Above is the core technique. If this still doesn't finish down, try backing off the number of passes during the finishing stage. If that doesn't work, clean the pad with a short-pile microfiber towel, and make a single low-speed pass with zero pressure adding no additional product. If that doesn't work, try playing around with your pad selection if you would like to try and see if you can make S17+ work on this paint.

However, it sounds like you may have found a combo that works with your S30+ / S3 Gold mixture on the Scholl Orange pad... Since this works for you, I would also try straight S30+ on a Buff & Shine/CG's Yellow Hex-Logic pad if you have one. It sounds like a weird combo for cutting, but works very well on certain paints.
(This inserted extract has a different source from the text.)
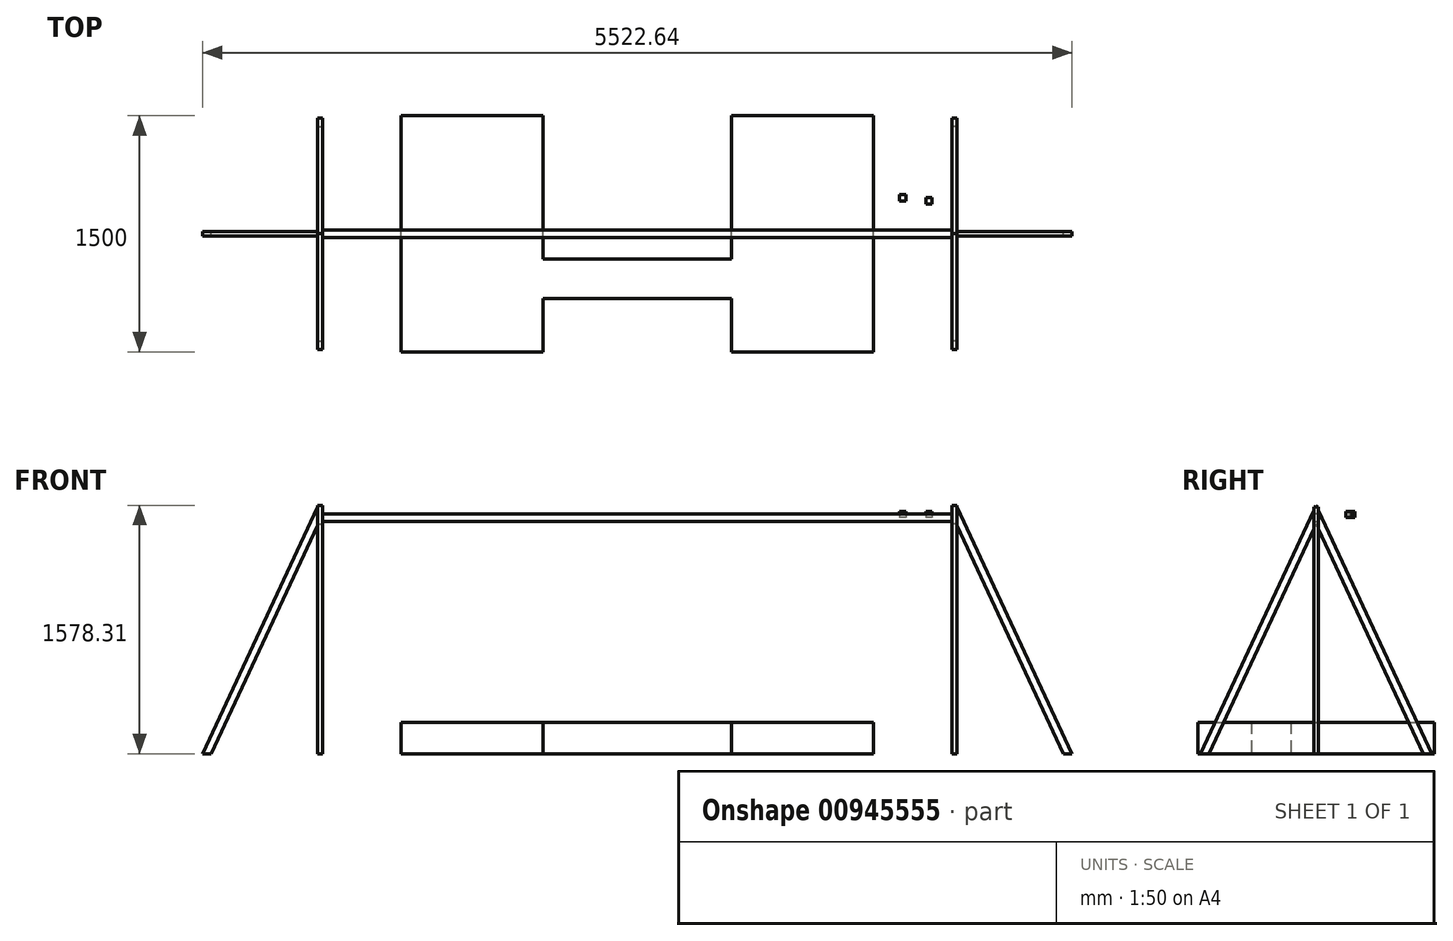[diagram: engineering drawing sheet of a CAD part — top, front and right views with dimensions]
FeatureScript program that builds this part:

Hopefully this helps... If you have any questions, please feel free to ask. :thumb:

- Steampunk


----------



## Porta (Jan 3, 2007)

Sonax perfect finish, Menzerna Power finish and Scholl S30/S17.


----------



## Bill58 (Jul 5, 2010)

Carpro Fixer.


----------



## gibbo555 (May 3, 2011)

Depends on the paint/car manufacturer but i get on well with, Menzerna 85RE, Megs 205, 3M Superfina, Scholl S20 + S40 (as Steampunk said can be tricky to get method correct). Orchard Autocare trinity has shown good results as well.


----------



## Demetrios72 (Jun 27, 2011)

Scholl Concept Polishes

Megs Ultimate Compound


----------



## white91 (Feb 11, 2011)

How does s20 compare to s17?


----------



## asspur96 (Jan 24, 2014)

Just started using Megs MF Finishing Wax with there MF Finishing pad great finish and some protection as well


----------



## stangalang (Nov 27, 2009)

Meguires m101 on a polishing pad on hard paints will cut and finish well, when used on a forced rotation da like a 3401 or rotex. For all other paints sonax perfect finish and 04-06 do a great job


----------



## matt1234 (Dec 2, 2013)

Scholl s20 black. Awesome. I'm using it all the time now.


----------



## dan_h (Apr 5, 2014)

Scholl s3 gold on a farecla black pad gives very good results.


----------



## After_Shock (Mar 3, 2015)

I really need some S20 by the sounds of it! Although saying that ive got S3XXL and S17 sat at home which ive never used yet 

Normally for a 1 stage ive have very good results from CG V36.


----------



## jd1982 (Jul 24, 2011)

Meguiars ultimate compound. Can be as light as you want or as heavy when you need it. Good stuff and easily available.


----------